19世紀の女性参政権運動以来、マジョリティ女性が白人男性との比較においての女性差別のみに焦点を当て、マイノリティ女性(人種、エスニシティ、国籍、性的指向、性自認、障害)への差別構造を積極的に利用し抑圧してきた歴史と、それらのホワイト・フェミニズムに対抗すべくマイノリティ女性が実践してきた200年間のフェミニズムの歴史。
各章ごとに白人女性の思想家と、同世代のマイノリティ女性(黒人女性、先住民女性、ラテンアメリカ女性、トランス女性)がペアになる形で語られる。
例えば【白人の同情 対 黒人の自己決定】の章では、ハリエット・ビーチャー・ストウとハリエット・ジェイコブズが、【リーン・インか連携か】の章では、シェリル・サンドバーグとアレクサンドリア・オカシオ=コルテスが対となっており、今考えるべき事柄が詰まりに詰まった内容でした。
『ホワイト・フェミニズムを解体する』
1851年の全米女性権利会議での「わたしは女ではないの?」の演説が有名なソジャーナ・トゥルースについて、白人作家がトゥルースの演説内容に南部方言と架空の創作を追加して、ステレオタイプな「奴隷の乳母」に仕立てられたことも詳しく書いてあった。
トゥルースは1790年代ニューヨーク州で奴隷として生まれ、低地ドイツ語が母語であり英語をマスター。

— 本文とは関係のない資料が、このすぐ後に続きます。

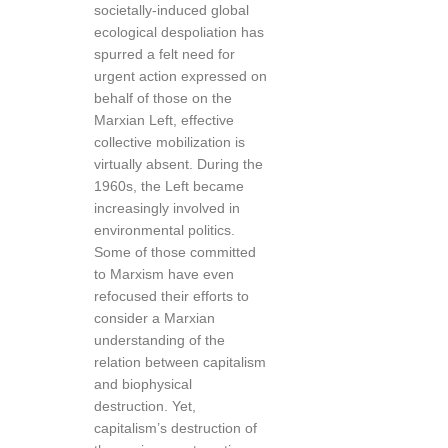
societally-induced global
ecological despoliation has
spurred a felt need for
urgent action expressed on
behalf of those on the
Marxian Left, effective
collective mobilization is
virtually absent. During the
1960s, the Left became
increasingly involved in
environmental politics.
Some of those committed
to Marxism have even
refocused their efforts to
consider a Marxian
understanding of the
relation between capitalism
and biophysical
destruction. Yet,
capitalism’s destruction of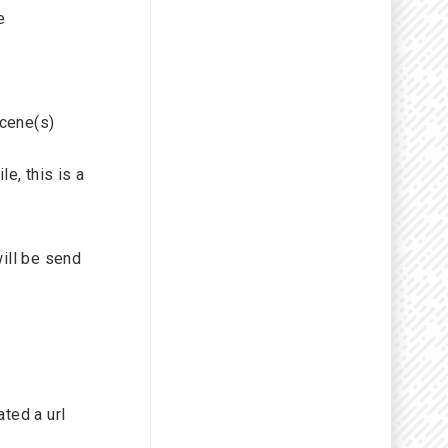
e
cene(s)
e, this is a
will be send
ated a url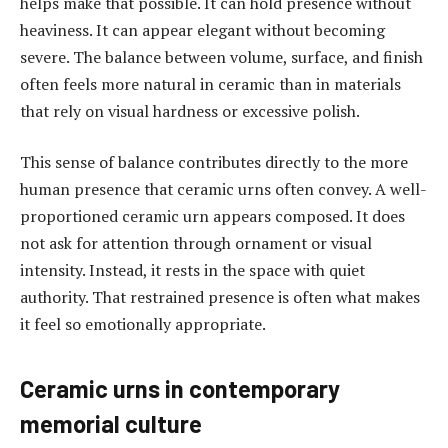
helps make that possible. It can hold presence without
heaviness. It can appear elegant without becoming
severe. The balance between volume, surface, and finish
often feels more natural in ceramic than in materials
that rely on visual hardness or excessive polish.
This sense of balance contributes directly to the more
human presence that ceramic urns often convey. A well-
proportioned ceramic urn appears composed. It does
not ask for attention through ornament or visual
intensity. Instead, it rests in the space with quiet
authority. That restrained presence is often what makes
it feel so emotionally appropriate.
Ceramic urns in contemporary
memorial culture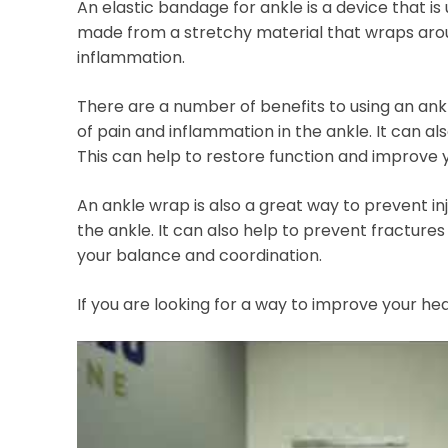
An elastic bandage for ankle is a device that is 
made from a stretchy material that wraps aro
inflammation.
There are a number of benefits to using an ank
of pain and inflammation in the ankle. It can al
This can help to restore function and improve y
An ankle wrap is also a great way to prevent inj
the ankle. It can also help to prevent fractures 
your balance and coordination.
If you are looking for a way to improve your h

そんなトゥルースの演説を、白人作家のフランシス・ダナ・バーカー・ゲイジが作り話とともに南部方言に書き替え、その後ハリエット・ビーチャー・ストウも、ニューヨーク生まれのトゥルースについて彼女が奴隷としてアフリカから渡航してきた際の話(!?)という架空の物語を寄稿して後押しした、と……。

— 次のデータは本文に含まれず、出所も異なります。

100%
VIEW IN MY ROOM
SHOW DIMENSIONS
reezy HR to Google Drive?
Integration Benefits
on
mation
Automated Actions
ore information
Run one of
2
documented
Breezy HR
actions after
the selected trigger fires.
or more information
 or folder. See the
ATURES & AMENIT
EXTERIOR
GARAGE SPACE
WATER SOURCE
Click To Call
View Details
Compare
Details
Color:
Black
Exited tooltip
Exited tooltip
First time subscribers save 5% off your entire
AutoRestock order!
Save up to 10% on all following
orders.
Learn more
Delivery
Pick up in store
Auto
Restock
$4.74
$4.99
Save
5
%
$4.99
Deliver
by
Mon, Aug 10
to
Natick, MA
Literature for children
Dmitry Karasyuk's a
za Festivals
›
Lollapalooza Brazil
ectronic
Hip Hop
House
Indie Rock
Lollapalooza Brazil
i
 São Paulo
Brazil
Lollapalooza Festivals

「白人が心地良く受け入れた、レイシストによるソジャーナ・トゥルースの架空の言葉を覚えているのに、同時代の黒人女性たちの功績、成し遂げたものは忘れている。」
私もソジャーナ・トゥルースが南部方言で話していないと知ったのは数年前(何かの本が発売された時に批判が出ていたのを目にしたのだったと思う)なので、私もずっと白人のリベラルやフェミニストが作り出した都合の良いものだけを見ていたんだな……と改めて思い知らされた。
『ホワイト・フェミニズムを解体する』
現代においては、資本主義における搾取のシステムを無批判に踏襲する、シェリル・サンドバーグの『LEAN IN』のような権力の中心に向かって踏み出す(リーン・イン)ホワイト・フェミニズムか、それとも社会の周縁にいる人々と連携するか。

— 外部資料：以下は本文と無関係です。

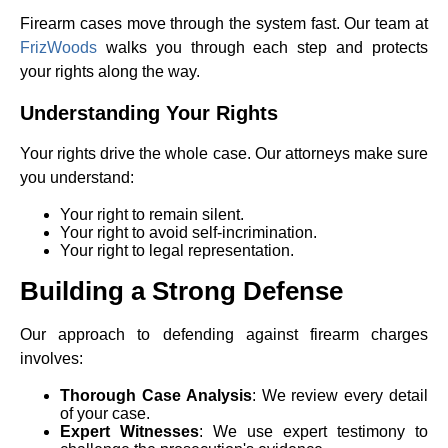
Firearm cases move through the system fast. Our team at
FrizWoods
walks you through each step and protects
your rights along the way.
Understanding Your Rights
Your rights drive the whole case. Our attorneys make sure
you understand:
Your right to remain silent.
Your right to avoid self-incrimination.
Your right to legal representation.
Building a Strong Defense
Our approach to defending against firearm charges
involves:
Thorough Case Analysis
: We review every detail
of your case.
Expert Witnesses
: We use expert testimony to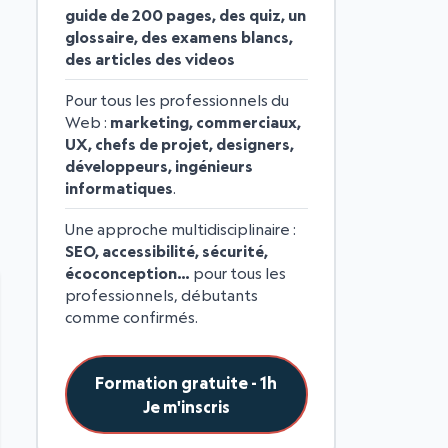
guide de 200 pages, des quiz, un
glossaire, des examens blancs,
des articles des videos
Pour tous les professionnels du
Web :
marketing, commerciaux,
UX, chefs de projet, designers,
développeurs, ingénieurs
informatiques
.
Une approche multidisciplinaire :
SEO, accessibilité, sécurité,
écoconception…
pour tous les
professionnels, débutants
comme confirmés.
Formation gratuite - 1h
Je m'inscris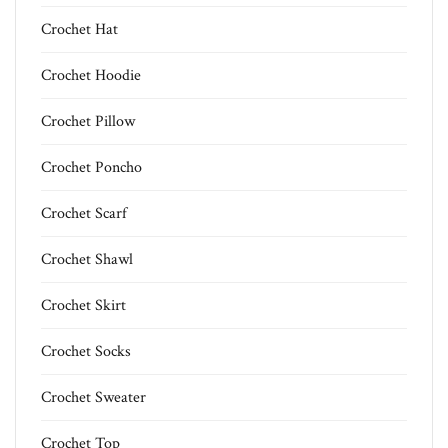
Crochet Hat
Crochet Hoodie
Crochet Pillow
Crochet Poncho
Crochet Scarf
Crochet Shawl
Crochet Skirt
Crochet Socks
Crochet Sweater
Crochet Top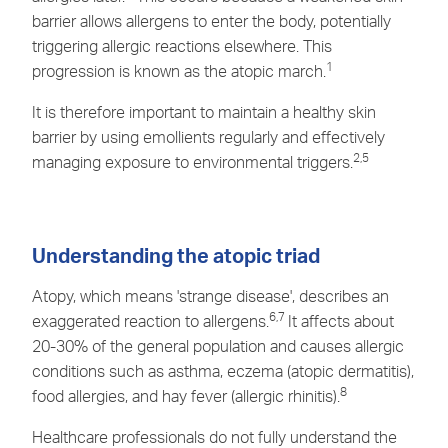
barrier allows allergens to enter the body, potentially
triggering allergic reactions elsewhere. This
1
progression is known as the atopic march.
It is therefore important to maintain a healthy skin
barrier by using emollients regularly and effectively
2,5
managing exposure to environmental triggers.
Understanding the atopic triad
Atopy, which means 'strange disease', describes an
6,7
exaggerated reaction to allergens.
It affects about
20-30% of the general population and causes allergic
conditions such as asthma,
eczema
(atopic dermatitis),
8
food allergies, and hay fever (allergic rhinitis).
Healthcare professionals do not fully understand the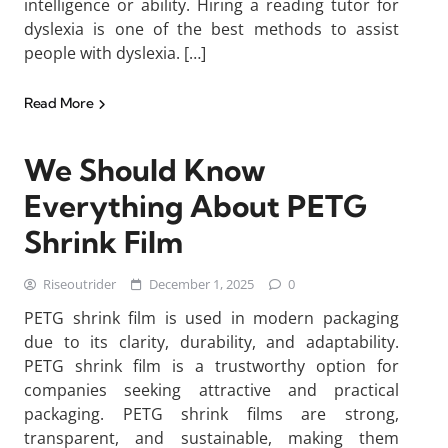
intelligence or ability. Hiring a reading tutor for
dyslexia is one of the best methods to assist
people with dyslexia. […]
Read More
We Should Know
Everything About PETG
Shrink Film
Riseoutrider
December 1, 2025
0
PETG shrink film is used in modern packaging
due to its clarity, durability, and adaptability.
PETG shrink film is a trustworthy option for
companies seeking attractive and practical
packaging. PETG shrink films are strong,
transparent, and sustainable, making them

「キャリアウーマンをエンパワーするフェミニズムよりも、資本主義が生み出す死の行進を止めようとするフェミニズムに注目する人々はますます増えている。」
それと、民主党下院のアレクサンドリア・オカシオ=コルテス(AOC)について、支持者からの「不休の仕事と不断の優秀さを要求する最適化の罠の舵取りを強いられている。」との指摘にハッとした。
AOCに限らず、私もスーパースター(と見なした人)へ対して「正しく」在ってほしいと手前勝手に願ったり理想を押し付けたりを、ふとしてしまう……。この「最適化の罠」については読後もたびたび考えている。